Transverse abdominis muscle is the deepest muscle on the front and side abdominal wall. It lies between the rib cage and pelvic bone. It starts from the back thoracolumbar fascia, from the top inner surface of the lower six ribs, from the bottom front of the iliac crest and inguinal ligament and it ends at the front abdominal midline called linea alba. It is a very important core muscle in compressing the abdomen, providing thoracic and pelvic stability and supporting abdominal visera. It maintains good posture and help to deliver a baby for pregnant women. Trigger points in transverse abdominis could contribute to the abdominal pain and low back pain.

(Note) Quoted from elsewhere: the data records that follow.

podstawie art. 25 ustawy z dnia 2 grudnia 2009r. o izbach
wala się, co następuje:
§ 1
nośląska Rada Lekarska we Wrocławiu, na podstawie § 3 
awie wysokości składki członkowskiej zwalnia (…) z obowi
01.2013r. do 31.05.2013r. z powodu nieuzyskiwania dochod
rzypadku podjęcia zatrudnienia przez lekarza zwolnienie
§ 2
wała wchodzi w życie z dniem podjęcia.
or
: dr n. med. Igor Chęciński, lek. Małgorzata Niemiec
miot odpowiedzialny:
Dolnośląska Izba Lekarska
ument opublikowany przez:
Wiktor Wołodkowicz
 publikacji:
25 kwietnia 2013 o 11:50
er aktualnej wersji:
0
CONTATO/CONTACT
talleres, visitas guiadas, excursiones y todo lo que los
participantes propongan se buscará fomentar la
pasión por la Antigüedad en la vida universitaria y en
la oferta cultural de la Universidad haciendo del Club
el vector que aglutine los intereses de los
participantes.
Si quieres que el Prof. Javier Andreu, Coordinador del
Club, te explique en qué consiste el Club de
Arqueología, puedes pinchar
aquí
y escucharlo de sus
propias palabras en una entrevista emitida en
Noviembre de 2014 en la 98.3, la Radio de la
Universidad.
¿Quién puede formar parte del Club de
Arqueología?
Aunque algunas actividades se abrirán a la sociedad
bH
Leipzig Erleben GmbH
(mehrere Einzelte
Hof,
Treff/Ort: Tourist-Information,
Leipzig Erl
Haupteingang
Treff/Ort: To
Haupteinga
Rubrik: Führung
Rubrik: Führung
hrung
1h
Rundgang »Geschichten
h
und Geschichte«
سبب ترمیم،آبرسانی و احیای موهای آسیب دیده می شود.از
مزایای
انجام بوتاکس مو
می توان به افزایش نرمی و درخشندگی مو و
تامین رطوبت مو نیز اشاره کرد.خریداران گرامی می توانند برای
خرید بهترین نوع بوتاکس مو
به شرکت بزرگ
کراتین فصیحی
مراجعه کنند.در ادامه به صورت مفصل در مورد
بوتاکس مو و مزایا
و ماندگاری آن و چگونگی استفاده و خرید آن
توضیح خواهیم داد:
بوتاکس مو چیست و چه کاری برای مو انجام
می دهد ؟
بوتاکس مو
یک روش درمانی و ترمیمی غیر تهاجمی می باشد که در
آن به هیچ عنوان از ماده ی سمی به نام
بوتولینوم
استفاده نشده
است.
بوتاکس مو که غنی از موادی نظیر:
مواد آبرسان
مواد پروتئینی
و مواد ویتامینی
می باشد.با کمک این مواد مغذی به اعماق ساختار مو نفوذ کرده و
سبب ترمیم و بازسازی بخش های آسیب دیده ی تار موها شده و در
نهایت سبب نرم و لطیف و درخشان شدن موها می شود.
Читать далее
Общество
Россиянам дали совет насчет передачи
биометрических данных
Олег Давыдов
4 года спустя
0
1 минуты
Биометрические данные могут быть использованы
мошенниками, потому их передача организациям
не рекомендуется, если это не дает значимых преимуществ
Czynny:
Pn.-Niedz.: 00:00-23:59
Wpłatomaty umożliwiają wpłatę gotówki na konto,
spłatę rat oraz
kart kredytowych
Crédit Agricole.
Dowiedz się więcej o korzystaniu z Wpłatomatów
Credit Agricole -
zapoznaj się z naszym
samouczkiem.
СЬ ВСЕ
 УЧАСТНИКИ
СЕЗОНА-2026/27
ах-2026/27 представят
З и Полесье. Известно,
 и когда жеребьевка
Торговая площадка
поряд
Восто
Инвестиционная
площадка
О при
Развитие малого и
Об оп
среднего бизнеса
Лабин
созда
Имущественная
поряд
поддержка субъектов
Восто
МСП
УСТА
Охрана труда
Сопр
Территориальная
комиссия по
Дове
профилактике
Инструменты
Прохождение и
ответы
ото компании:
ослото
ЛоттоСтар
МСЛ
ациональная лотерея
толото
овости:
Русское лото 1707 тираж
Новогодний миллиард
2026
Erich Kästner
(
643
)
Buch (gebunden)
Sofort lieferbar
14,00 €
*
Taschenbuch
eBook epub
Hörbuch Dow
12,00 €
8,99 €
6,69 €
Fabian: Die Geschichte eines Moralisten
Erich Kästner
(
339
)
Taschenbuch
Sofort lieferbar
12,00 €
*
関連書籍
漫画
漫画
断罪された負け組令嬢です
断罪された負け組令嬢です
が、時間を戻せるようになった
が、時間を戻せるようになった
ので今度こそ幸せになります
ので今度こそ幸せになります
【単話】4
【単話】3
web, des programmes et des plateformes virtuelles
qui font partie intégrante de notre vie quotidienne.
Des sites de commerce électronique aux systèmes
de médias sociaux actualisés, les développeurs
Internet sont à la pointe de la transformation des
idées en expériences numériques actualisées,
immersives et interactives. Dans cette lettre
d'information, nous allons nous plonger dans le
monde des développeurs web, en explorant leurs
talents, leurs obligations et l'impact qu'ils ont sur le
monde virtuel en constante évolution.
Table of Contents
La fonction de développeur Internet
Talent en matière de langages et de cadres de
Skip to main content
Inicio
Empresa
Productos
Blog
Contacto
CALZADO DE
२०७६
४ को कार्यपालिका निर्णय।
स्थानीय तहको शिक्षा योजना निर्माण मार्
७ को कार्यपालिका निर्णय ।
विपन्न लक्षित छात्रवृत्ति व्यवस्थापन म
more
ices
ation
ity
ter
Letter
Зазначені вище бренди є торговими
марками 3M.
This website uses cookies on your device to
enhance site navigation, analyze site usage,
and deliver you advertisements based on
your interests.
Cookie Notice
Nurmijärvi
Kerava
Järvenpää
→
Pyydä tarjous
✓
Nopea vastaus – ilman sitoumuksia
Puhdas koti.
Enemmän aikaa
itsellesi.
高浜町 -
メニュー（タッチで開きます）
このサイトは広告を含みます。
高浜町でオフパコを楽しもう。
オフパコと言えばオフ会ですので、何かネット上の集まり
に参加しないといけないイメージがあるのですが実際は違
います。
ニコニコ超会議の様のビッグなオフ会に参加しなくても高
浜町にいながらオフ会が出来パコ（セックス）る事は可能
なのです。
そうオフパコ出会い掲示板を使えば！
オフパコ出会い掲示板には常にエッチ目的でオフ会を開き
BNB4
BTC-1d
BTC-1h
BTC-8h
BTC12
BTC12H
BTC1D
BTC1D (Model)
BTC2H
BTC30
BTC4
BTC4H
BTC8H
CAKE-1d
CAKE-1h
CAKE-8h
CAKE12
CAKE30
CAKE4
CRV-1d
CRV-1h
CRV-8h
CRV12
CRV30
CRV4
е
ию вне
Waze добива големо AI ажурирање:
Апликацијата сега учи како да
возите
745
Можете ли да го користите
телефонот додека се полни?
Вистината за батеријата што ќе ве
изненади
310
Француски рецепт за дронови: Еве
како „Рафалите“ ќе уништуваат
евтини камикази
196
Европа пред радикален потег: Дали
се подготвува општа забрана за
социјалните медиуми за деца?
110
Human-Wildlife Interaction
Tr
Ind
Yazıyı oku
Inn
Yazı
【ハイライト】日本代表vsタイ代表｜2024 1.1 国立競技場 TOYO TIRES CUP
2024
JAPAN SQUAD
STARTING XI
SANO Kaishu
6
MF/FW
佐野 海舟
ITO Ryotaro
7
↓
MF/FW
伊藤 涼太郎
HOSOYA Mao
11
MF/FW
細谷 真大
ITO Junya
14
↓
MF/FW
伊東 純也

The external abdominal oblique muscles are a pair of muscles that lie on the lateral and anterior sides of the abdominal wall. They are broad, thin and on the top layer of the abdominal muscles. They start from ribs 5-12 and end at the midline of the abdomen, pubis and iliac crest of the hip bones. Contraction of this muscle makes lateral bend and rotation of the spine, flexes the spine and also pulls the chest downwards and compress the abdominal cavity.
The internal abdominal oblique muscles lie on the lateral and anterior sides of the abdominal wall just underneath the external abdominal oblique muscles and above the transverse abdominal muscle. It bends the spine forward and bring the shoulder of the side forward and it also bend the spine sideway and rotates it. It compresses abdominal contents and assists digestive process and breathing. If trigger points are present in these muscles, the pain can be felt in following area, in the side, the waist area, the groin area, the low abdomen, across the upper back below shoulder blades, across the low back just above hips, stomach pain, testicle pain, pelvis pain bladder pain.